Supplied material
==================================================

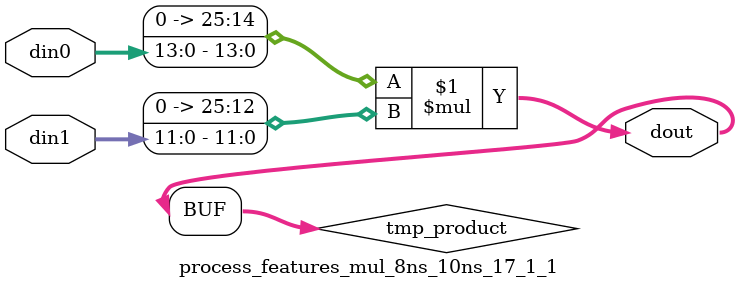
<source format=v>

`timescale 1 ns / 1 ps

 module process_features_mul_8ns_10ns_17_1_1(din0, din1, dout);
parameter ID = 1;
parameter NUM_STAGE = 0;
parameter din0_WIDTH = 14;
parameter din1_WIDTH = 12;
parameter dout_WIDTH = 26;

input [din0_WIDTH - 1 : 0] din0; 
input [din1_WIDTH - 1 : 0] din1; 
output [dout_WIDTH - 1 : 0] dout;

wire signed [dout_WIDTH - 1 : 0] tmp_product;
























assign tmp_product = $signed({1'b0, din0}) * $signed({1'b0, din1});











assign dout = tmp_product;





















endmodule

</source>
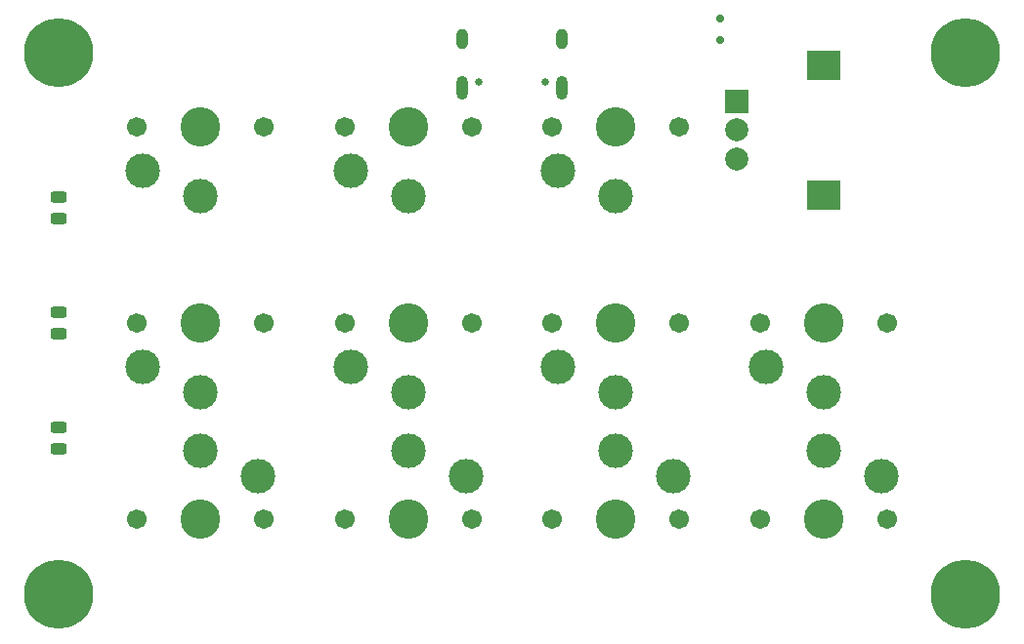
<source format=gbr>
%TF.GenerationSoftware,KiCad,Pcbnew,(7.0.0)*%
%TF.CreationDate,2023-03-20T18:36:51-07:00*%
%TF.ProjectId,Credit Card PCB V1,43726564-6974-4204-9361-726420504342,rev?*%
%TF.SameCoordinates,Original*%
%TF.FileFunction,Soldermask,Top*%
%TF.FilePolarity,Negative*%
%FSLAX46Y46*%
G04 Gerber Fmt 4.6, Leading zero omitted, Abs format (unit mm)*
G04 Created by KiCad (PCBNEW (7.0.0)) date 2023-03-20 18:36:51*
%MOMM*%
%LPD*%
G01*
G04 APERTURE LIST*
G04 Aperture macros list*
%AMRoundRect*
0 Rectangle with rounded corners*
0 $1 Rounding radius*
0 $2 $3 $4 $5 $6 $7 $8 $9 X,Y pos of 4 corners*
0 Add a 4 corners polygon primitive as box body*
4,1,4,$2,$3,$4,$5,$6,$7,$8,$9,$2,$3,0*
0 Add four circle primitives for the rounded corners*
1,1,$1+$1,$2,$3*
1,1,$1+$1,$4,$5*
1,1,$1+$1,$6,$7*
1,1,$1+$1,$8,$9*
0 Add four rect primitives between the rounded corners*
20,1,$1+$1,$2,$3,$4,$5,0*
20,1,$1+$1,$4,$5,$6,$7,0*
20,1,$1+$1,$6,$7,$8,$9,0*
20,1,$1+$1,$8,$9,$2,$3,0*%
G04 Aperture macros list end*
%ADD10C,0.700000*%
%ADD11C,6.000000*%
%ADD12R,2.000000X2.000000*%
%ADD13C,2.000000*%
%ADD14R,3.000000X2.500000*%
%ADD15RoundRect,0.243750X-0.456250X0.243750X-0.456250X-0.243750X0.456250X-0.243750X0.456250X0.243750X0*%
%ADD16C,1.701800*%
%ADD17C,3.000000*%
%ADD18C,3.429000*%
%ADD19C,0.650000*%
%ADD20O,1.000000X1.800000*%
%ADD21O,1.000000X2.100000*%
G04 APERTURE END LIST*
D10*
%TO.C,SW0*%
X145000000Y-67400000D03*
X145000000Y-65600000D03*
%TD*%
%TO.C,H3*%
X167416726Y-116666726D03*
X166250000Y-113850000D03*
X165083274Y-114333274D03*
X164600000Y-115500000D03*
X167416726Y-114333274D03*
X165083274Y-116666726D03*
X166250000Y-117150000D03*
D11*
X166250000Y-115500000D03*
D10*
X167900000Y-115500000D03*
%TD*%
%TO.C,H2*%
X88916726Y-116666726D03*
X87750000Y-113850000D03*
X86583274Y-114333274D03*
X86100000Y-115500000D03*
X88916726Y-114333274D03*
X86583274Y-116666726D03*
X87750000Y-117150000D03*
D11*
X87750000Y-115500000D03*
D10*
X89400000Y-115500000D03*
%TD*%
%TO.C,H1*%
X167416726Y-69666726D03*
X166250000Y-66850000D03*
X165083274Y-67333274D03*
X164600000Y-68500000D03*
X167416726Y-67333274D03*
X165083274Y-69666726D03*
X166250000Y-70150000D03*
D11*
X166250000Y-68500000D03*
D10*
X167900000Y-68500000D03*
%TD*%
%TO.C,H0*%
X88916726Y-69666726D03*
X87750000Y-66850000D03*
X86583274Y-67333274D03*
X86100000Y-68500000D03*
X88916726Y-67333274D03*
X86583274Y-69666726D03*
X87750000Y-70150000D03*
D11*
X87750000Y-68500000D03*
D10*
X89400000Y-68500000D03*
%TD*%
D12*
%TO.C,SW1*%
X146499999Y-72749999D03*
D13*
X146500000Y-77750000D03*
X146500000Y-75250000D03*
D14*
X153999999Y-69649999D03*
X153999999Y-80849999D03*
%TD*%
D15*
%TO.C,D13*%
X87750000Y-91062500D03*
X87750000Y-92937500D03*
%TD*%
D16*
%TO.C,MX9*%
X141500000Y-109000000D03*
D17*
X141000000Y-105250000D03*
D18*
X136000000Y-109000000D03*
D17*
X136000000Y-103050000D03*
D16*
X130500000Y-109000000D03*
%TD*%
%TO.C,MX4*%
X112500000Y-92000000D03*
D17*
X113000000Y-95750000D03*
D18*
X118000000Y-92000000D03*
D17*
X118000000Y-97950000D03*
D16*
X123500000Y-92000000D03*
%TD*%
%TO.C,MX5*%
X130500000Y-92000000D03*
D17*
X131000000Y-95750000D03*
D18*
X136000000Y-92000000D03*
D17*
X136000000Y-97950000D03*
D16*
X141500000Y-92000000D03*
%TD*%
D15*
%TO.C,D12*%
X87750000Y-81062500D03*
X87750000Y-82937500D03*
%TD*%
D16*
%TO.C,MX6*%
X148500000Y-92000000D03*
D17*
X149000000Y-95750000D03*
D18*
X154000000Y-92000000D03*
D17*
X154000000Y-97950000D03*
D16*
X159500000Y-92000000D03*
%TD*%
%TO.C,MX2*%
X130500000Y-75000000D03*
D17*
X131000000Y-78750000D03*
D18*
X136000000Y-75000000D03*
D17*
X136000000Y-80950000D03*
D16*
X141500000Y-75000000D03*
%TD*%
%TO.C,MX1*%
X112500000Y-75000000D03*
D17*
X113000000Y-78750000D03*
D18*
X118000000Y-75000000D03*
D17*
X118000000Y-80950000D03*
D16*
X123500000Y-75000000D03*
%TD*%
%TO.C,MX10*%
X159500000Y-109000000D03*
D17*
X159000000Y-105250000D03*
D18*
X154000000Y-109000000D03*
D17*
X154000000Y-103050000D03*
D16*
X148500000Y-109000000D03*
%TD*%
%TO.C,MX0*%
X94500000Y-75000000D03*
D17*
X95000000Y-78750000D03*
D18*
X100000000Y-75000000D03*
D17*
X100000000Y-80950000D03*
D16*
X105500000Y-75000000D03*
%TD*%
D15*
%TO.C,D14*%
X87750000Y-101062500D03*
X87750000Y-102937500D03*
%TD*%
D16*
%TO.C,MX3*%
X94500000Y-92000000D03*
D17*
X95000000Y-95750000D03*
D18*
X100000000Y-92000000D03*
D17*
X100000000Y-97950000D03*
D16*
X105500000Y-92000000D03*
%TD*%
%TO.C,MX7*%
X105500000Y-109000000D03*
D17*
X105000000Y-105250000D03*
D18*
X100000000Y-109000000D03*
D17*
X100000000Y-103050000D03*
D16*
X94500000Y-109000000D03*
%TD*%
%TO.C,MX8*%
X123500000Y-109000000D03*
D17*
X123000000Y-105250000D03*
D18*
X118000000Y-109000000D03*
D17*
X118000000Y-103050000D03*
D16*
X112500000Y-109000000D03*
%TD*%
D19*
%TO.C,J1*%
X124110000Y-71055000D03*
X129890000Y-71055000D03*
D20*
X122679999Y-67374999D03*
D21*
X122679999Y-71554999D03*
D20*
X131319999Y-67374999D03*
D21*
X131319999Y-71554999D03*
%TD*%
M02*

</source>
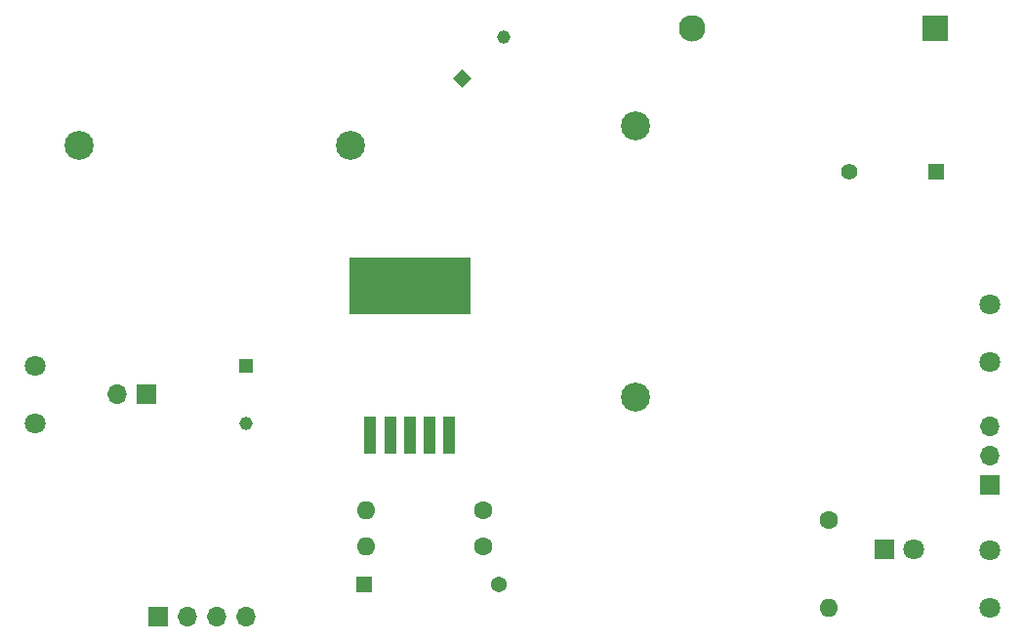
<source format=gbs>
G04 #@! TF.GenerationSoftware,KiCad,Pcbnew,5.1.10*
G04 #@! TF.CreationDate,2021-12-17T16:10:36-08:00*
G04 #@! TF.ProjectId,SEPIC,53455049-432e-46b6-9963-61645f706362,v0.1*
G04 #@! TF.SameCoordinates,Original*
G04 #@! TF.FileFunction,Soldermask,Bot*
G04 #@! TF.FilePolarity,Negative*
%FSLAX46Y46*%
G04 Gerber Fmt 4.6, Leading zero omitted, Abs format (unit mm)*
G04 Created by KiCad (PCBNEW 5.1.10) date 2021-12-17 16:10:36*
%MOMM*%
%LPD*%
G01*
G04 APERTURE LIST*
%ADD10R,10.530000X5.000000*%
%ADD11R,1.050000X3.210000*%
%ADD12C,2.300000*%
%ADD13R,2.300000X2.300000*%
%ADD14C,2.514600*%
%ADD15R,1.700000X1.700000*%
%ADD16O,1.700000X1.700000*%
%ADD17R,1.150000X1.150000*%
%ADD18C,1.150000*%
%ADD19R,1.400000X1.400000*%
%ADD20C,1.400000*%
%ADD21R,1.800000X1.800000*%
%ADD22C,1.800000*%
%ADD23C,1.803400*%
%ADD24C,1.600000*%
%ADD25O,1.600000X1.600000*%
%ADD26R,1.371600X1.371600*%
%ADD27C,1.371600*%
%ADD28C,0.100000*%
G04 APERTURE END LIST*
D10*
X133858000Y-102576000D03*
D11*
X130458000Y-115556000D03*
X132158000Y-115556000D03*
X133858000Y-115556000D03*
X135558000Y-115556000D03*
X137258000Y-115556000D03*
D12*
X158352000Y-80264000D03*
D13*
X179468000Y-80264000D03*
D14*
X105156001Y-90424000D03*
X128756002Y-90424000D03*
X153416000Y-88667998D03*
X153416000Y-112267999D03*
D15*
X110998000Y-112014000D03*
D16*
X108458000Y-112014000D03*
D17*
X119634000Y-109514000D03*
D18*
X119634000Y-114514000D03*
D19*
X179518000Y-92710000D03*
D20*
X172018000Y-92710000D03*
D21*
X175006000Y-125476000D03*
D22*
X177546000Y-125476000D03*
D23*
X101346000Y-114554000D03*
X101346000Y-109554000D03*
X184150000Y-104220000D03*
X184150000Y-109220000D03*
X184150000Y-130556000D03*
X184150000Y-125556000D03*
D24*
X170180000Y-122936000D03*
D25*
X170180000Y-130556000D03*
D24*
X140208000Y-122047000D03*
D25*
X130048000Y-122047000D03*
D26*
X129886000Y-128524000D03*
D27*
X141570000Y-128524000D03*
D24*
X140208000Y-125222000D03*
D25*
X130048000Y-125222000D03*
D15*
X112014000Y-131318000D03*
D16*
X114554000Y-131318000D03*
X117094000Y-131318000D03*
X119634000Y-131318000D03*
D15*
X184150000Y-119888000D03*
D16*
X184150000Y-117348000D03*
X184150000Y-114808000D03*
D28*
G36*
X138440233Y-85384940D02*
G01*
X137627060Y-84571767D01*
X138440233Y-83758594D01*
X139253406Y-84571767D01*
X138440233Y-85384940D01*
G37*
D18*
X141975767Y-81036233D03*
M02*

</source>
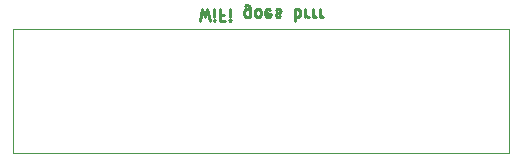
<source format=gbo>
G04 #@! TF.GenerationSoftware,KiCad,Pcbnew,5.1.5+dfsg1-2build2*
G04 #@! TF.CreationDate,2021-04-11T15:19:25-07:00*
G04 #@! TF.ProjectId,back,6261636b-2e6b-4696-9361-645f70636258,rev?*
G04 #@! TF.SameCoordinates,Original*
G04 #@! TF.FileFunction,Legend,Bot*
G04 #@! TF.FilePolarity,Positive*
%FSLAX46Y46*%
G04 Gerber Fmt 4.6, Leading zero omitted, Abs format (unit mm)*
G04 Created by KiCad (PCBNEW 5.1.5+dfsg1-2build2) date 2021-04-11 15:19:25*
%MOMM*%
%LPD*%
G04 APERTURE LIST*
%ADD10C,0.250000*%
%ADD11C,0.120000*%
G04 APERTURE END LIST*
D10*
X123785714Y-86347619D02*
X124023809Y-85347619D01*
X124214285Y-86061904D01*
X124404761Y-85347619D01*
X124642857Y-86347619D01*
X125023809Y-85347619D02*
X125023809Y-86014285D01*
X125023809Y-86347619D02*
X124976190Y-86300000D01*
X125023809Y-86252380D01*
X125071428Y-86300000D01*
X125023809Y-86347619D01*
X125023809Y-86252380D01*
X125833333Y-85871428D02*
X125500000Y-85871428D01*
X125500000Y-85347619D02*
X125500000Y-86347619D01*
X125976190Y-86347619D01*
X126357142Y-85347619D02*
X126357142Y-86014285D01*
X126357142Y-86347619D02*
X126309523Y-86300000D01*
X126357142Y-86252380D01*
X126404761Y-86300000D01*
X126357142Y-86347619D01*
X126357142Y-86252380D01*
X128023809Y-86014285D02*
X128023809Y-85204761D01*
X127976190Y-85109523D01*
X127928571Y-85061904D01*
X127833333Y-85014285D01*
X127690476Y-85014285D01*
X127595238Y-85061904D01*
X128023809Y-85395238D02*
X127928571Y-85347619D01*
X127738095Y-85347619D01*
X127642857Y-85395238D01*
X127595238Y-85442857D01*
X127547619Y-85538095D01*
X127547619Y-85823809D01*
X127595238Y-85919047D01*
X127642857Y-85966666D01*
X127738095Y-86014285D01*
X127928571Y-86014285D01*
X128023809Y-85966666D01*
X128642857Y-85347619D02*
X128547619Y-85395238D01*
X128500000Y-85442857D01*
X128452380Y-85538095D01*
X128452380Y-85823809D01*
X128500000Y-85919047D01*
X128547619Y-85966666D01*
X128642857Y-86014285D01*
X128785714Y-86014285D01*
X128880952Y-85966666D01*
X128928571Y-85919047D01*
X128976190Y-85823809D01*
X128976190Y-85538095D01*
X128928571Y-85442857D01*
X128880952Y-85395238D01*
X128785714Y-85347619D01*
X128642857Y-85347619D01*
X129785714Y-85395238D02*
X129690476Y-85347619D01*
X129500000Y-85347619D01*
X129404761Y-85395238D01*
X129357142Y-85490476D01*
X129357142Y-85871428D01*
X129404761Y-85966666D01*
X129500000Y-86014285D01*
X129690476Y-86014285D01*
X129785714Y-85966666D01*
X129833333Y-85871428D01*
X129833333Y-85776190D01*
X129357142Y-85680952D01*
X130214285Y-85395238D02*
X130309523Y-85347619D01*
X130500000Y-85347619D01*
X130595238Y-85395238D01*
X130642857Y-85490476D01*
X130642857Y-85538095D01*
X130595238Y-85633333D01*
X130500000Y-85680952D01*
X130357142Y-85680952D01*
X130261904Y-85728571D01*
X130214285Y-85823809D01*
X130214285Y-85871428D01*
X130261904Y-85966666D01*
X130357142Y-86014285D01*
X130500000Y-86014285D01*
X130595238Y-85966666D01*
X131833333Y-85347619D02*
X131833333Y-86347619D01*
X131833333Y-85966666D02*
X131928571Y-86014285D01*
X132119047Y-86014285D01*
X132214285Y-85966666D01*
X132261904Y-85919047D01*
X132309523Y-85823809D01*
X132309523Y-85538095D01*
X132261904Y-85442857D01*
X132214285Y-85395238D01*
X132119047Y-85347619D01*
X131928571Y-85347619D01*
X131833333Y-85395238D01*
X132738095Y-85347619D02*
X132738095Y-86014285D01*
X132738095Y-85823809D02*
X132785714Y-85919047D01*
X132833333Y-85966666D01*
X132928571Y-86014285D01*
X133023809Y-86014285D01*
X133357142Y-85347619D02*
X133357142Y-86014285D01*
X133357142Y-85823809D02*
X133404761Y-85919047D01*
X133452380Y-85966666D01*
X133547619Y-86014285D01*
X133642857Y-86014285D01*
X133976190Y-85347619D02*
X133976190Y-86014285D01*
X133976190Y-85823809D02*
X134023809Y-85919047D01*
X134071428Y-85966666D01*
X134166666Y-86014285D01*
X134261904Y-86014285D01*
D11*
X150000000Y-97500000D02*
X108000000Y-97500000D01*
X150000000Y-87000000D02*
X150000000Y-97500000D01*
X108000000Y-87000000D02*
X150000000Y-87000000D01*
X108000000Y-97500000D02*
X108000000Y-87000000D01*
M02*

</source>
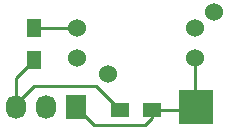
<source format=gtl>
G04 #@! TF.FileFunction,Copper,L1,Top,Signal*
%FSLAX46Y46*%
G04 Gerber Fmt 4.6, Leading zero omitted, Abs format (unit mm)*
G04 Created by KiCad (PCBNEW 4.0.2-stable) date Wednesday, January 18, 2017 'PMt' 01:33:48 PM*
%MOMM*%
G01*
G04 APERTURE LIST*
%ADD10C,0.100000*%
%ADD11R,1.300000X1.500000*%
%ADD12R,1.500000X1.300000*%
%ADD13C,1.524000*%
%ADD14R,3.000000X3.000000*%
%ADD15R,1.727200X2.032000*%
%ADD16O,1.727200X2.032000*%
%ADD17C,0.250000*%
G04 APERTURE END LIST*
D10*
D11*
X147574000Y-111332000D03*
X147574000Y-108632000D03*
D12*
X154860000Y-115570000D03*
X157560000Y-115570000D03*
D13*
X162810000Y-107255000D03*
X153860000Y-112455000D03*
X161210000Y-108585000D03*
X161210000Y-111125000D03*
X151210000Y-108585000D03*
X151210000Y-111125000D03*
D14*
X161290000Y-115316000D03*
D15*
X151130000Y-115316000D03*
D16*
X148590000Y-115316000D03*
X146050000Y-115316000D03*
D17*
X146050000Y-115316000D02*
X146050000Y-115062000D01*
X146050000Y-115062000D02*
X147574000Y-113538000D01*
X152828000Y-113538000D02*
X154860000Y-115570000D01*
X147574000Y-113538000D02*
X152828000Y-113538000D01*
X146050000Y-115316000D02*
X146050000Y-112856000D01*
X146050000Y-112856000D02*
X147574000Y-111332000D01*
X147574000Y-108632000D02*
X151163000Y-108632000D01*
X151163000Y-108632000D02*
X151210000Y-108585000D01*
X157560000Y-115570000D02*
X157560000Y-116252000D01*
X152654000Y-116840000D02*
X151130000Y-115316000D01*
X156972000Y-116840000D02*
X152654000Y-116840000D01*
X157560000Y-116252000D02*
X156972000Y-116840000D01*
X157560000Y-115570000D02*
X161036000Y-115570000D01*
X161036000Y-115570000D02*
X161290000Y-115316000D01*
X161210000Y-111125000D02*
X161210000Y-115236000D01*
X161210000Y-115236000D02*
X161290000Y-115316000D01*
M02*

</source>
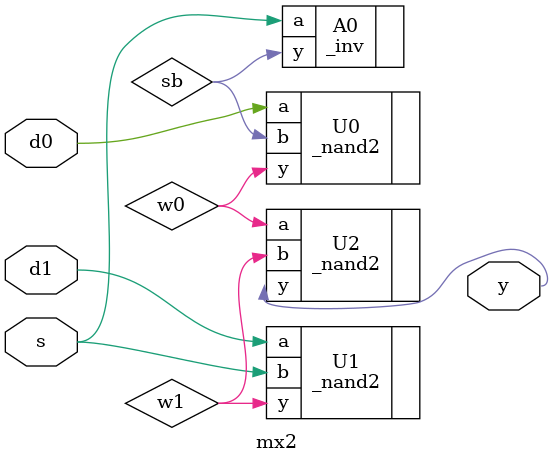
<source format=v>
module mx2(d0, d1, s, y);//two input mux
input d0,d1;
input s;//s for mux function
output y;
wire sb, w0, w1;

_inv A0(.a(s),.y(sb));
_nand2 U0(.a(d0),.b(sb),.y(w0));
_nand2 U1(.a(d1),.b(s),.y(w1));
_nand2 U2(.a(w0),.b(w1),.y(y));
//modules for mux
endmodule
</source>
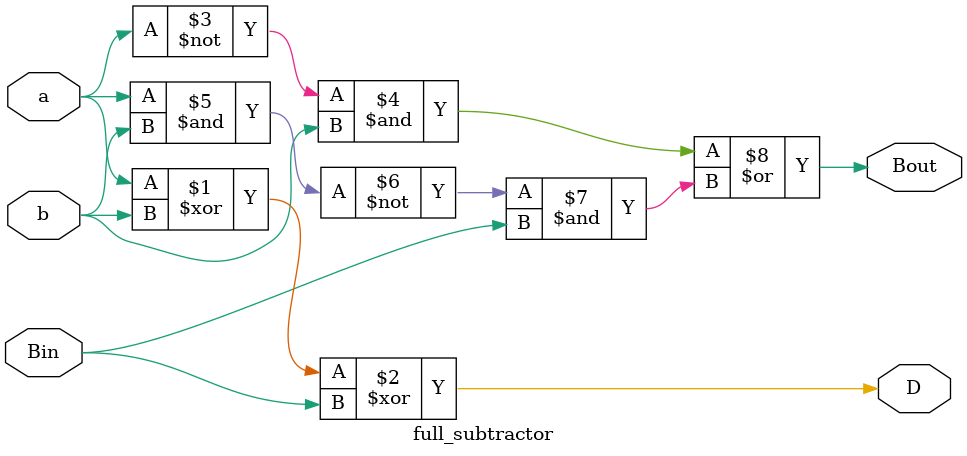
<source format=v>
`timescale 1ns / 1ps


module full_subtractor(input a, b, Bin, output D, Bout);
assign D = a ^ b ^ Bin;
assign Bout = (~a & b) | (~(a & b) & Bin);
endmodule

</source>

==================================================

Problem
From the records above, repeat exactly the lines from the one with "X148590000Y-115316000D03*" through the one with "X157560000Y-116252000D02*", both included.

Exercise solution
X148590000Y-115316000D03*
X146050000Y-115316000D03*
D17*
X146050000Y-115316000D02*
X146050000Y-115062000D01*
X146050000Y-115062000D02*
X147574000Y-113538000D01*
X152828000Y-113538000D02*
X154860000Y-115570000D01*
X147574000Y-113538000D02*
X152828000Y-113538000D01*
X146050000Y-115316000D02*
X146050000Y-112856000D01*
X146050000Y-112856000D02*
X147574000Y-111332000D01*
X147574000Y-108632000D02*
X151163000Y-108632000D01*
X151163000Y-108632000D02*
X151210000Y-108585000D01*
X157560000Y-115570000D02*
X157560000Y-116252000D01*
X152654000Y-116840000D02*
X151130000Y-115316000D01*
X156972000Y-116840000D02*
X152654000Y-116840000D01*
X157560000Y-116252000D02*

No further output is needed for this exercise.